The goal of our scraper is to replicate the process that we’ve done above. It will help us to find movies or TV shows that share actors with our favorite movie.

§1.3 Initialize Our Project

First, we create a new Github Repository to house our scraper.
Then, we open a terminal in the location of our scraper repository on the laptop. Type the following code:

conda activate PIC16B
scrapy startproject IMDB_scraper
cd IMDB_scraper

This above code will initialize our web scraper, and it will create a lot of files. Don’t be panic about those files! We don’t really touch most of these files!

§1.4 Tweak Settings

Before we start writing our scraper, we add the following line to the file settings.py:

CLOSESPIDER_PAGECOUNT = 20

This line of code will prevent our scraper from downloading numerous data when we are still testing our scraper. This could help us save our time.

§2. Write Your Scraper

Now, we begin to write our scraper!

First, we create a file called imdb_spider.py inside the spiders directory. And we add the following code in this file:

# to run 
# scrapy crawl imdb_spider -o movies.csv

import scrapy

class ImdbSpider(scrapy.Spider):
    name = 'imdb_spider'
    
    start_urls = ['https://www.imdb.com/title/tt9376612/']

The start_urls in the above function is the URL corresponding to our favorite movie or TV shows.

1. Parse

Then, we implement our first parsing methods for the ImdbSpiderclass. In this method, we assume that we are on our favorite movie page, and we navigate to the Cast & Crew page. Once we navigate to this page, the next method parse_full_credits(self, response) will be called automatically.

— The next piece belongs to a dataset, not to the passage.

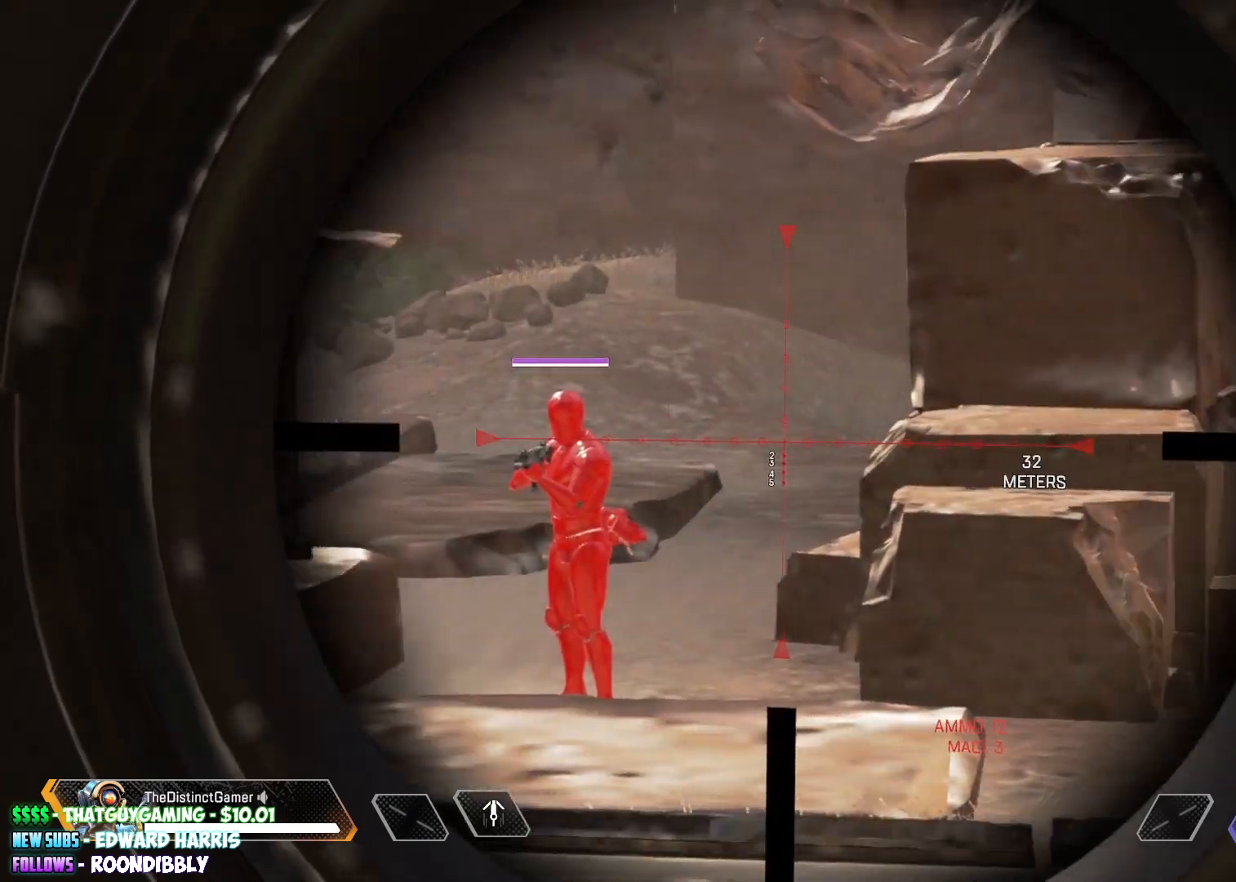
{"buttons": ["L2"], "left_stick": "center", "right_stick": "right", "events": [[217, "right_stick", "center"], [367, "right_stick", "right"]]}
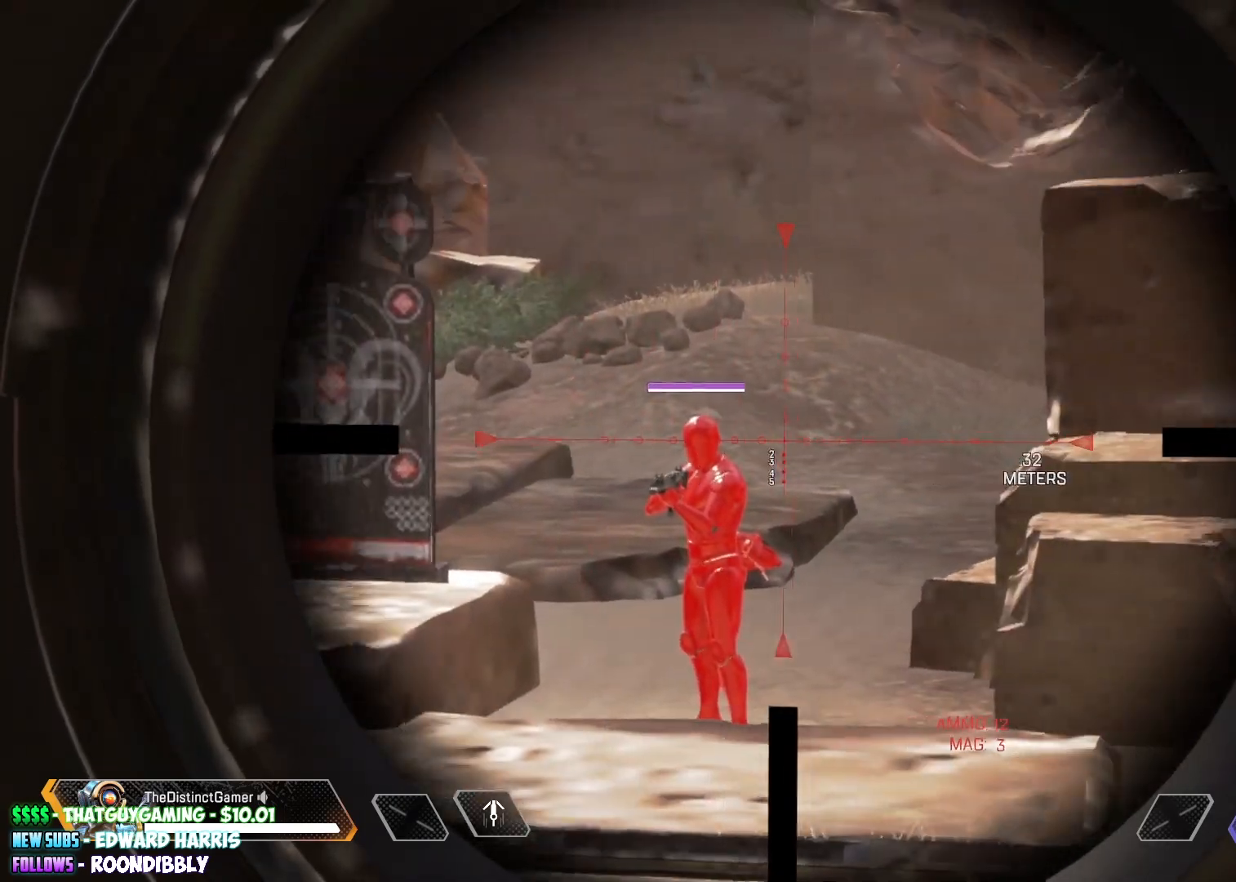
{"buttons": ["L2"], "left_stick": "center", "right_stick": "right", "events": [[33, "right_stick", "center"], [83, "right_stick", "left"], [233, "right_stick", "center"], [433, "right_stick", "right"]]}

def parse(self, response):
    '''
    This method tells the spider what to do 
    when we get to the website
    '''
    # response is how scrapy stores the website
    cast_crew_url = response.url + "fullcredits/"

    # navigating to the case and crew page
    # using scrapy.Request() method
    # then, navigate to the next link and parse_full_credits()
    # will be call
    yield scrapy.Request(cast_crew_url, callback=self.parse_full_credits)

2. Parse Full Credits

After we complete our first Parse() method, we will jump to the second method parse_full_credits(). This function assume that we are currently on the page of Cast&Crew. The goal of this function is to locate the list of each actor on the page, and it will then call the next method parse_actor_page().

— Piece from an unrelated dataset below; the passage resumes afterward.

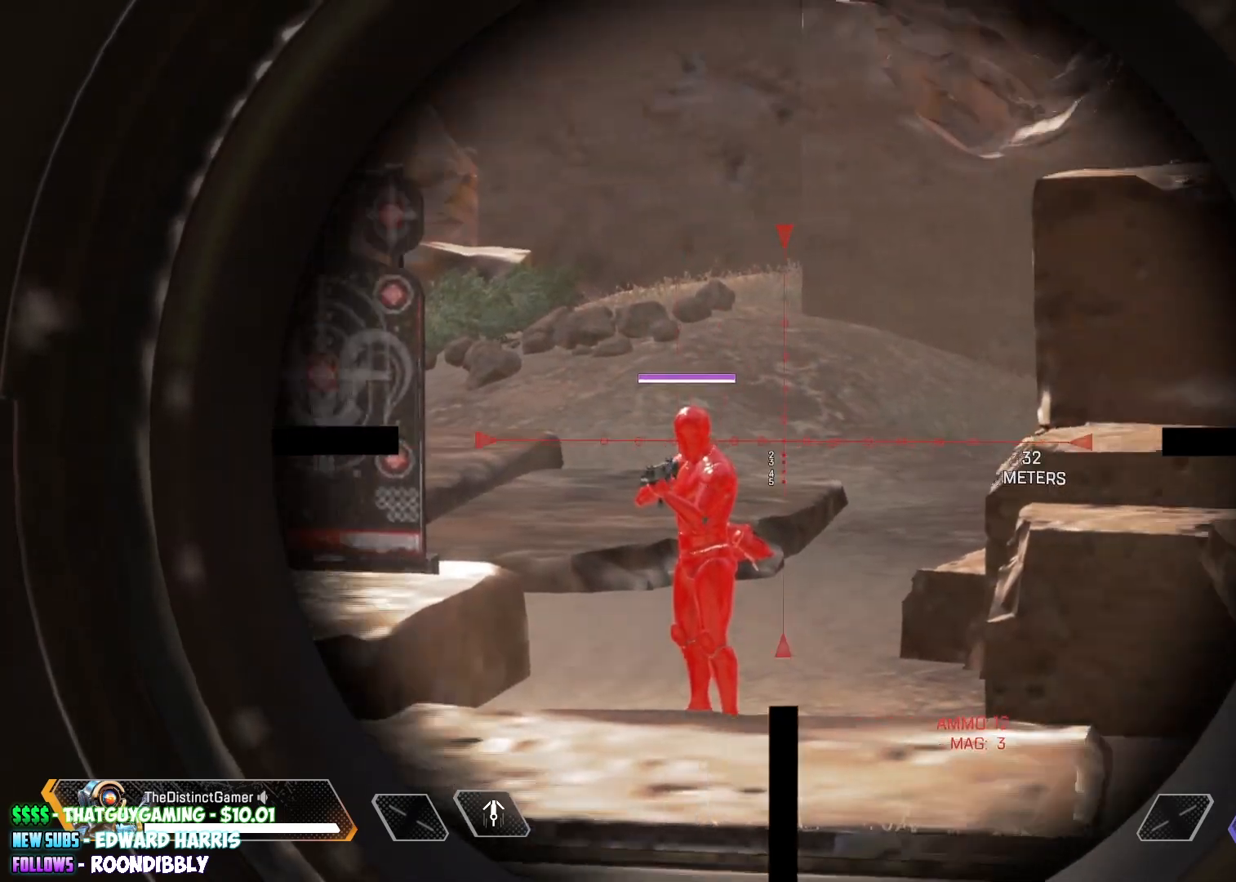
{"buttons": ["L2"], "left_stick": "center", "right_stick": "left", "events": [[183, "right_stick", "center"], [233, "right_stick", "left"]]}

def parse_full_credits(self, response):
    '''
    This function parse the series cast page for the movie,
    and it will then navigate to each actor's page
    '''
    # collect a list of actors links
    castlink=[actors.attrib["href"] for actors in response.css("td.primary_photo a")]

    # iterate over each actor's link
    # then yield the request to the next function
    for link in castlink:
        
        url = "https://www.imdb.com" + link
        
        yield scrapy.Request(url, callback = self.parse_actor_page)

3. Parse Actor Page

After we complete the previous parse_full_credits method, the scraper will automatically call the parse_actor_page() method. Now, we are going to write this parse_actor_page() function. For this function, we suppose that we are currently on the page of an actor. We will use the css selectors in this function to collect the name of each actor and the name of each movie or TV shows. Eventually, we yield these actors’ and movies’ names as a dictionary with two key-value pairs. The form of the dictionary should be like this: {"actor" : actor_name, "movie_or_TV_name" : movie_or_TV_name}.

def parse_actor_page(self, response):
    '''
    This function parse the actors page,
    and it yield these actors' and movies' names
    as a dictionary with two key-value pairs.
    '''
    # use css selector to locate the actors' names
    actor_name = response.css("span.itemprop::text").get()
    # use css selector to locate the movies' names
    movie_list = response.css("div.filmo-row b a::text").getall()
    # pairs the actors names and movies names
    # as a key-value dictionary
    for movie in movie_list:
        yield {
            "actor" : actor_name,
            "Movie_or_TV_name" : movie

§3. Testing Scraper & Make Recommendations

Once we’ve completed the above process, our spider is ready for testing!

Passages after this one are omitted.